___ Exercise data ___

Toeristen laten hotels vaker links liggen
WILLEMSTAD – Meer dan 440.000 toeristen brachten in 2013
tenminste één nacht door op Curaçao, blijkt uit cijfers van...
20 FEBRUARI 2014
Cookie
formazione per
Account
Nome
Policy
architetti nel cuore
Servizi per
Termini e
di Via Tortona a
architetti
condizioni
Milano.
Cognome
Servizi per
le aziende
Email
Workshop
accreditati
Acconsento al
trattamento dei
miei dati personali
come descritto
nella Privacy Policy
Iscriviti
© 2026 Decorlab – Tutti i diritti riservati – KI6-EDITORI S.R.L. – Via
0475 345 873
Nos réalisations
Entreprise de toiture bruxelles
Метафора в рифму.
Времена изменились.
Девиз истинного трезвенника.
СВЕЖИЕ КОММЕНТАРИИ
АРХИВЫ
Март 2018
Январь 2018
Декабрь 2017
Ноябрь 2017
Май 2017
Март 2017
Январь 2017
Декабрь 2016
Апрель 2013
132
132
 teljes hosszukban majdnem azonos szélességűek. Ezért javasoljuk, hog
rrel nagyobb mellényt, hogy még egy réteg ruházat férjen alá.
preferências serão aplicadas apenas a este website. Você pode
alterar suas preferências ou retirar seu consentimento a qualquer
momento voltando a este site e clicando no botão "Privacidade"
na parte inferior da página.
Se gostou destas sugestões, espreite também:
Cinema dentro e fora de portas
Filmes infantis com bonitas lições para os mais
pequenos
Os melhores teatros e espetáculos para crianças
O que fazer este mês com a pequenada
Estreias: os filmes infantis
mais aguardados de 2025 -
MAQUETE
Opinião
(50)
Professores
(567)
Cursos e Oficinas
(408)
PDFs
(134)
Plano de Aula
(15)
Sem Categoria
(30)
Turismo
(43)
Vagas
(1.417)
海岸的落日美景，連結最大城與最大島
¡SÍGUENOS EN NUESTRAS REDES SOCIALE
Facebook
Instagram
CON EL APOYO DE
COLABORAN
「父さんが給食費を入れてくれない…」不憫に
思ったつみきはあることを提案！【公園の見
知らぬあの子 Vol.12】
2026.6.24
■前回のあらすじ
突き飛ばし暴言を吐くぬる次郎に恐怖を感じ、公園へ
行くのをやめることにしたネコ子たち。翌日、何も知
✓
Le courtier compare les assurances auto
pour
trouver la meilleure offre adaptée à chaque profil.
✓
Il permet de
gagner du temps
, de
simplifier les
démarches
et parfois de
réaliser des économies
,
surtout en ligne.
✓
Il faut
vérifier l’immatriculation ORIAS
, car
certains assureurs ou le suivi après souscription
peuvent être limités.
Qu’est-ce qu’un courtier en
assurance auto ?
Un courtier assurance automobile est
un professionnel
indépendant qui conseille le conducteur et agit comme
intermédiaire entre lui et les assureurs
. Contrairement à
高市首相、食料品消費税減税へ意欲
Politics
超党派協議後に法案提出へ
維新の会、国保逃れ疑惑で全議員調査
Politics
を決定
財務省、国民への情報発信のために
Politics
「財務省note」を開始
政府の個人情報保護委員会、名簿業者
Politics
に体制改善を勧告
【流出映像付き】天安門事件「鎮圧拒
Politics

___

What is required:
Restate verbatim all lines from the start of the data through the line containing "preferências serão aplicadas", with both ends kept.

Exercise response:
Toeristen laten hotels vaker links liggen
WILLEMSTAD – Meer dan 440.000 toeristen brachten in 2013
tenminste één nacht door op Curaçao, blijkt uit cijfers van...
20 FEBRUARI 2014
Cookie
formazione per
Account
Nome
Policy
architetti nel cuore
Servizi per
Termini e
di Via Tortona a
architetti
condizioni
Milano.
Cognome
Servizi per
le aziende
Email
Workshop
accreditati
Acconsento al
trattamento dei
miei dati personali
come descritto
nella Privacy Policy
Iscriviti
© 2026 Decorlab – Tutti i diritti riservati – KI6-EDITORI S.R.L. – Via
0475 345 873
Nos réalisations
Entreprise de toiture bruxelles
Метафора в рифму.
Времена изменились.
Девиз истинного трезвенника.
СВЕЖИЕ КОММЕНТАРИИ
АРХИВЫ
Март 2018
Январь 2018
Декабрь 2017
Ноябрь 2017
Май 2017
Март 2017
Январь 2017
Декабрь 2016
Апрель 2013
132
132
 teljes hosszukban majdnem azonos szélességűek. Ezért javasoljuk, hog
rrel nagyobb mellényt, hogy még egy réteg ruházat férjen alá.
preferências serão aplicadas apenas a este website. Você pode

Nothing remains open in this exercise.